太陽と月の恋
「あっ」と少し大袈裟に驚きながらウルフカットの彼は私を振り返る。

「木谷さん、俺と同級生だ。え!今日誕生日じゃないすか!おめでとうございますー!これまたどうして」

口から次々と発せられるテンションの高いそれらの言葉に、私は反射的に戸惑う。

「そうなんです。
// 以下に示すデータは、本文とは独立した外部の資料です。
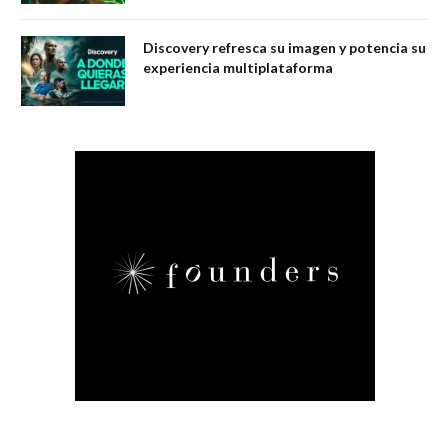
Discovery refresca su imagen y potencia su
experiencia multiplataforma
今日で25歳で」
「えー、いいじゃないすか、おめでとうございますー!いいんすか、こんな過ごし方で」

彼の目に力が入ったような気がした。
しっかりとした目鼻立ちが余計に隆々とする。

「こんな、って・・・」

私は苦笑いを浮かべると、彼はまた大袈裟にハッとして口元に手を当て、もう片方の手を顔の前で「いやいや」といった具合に振った。

「バカにしてるわけじゃないっすよ、なんつーか、こんな、こんな過ごし方でいいのかなあと、俺なんかでいいのかなーって」
「え」
「え?」

彼は目を見開く。

「誕生日の夜、一緒に過ごす相手が俺でいいのかなーって」
「え?」
「え?」

冗談を含めて言ってるんだろうけど、私は真顔で反応してしまった。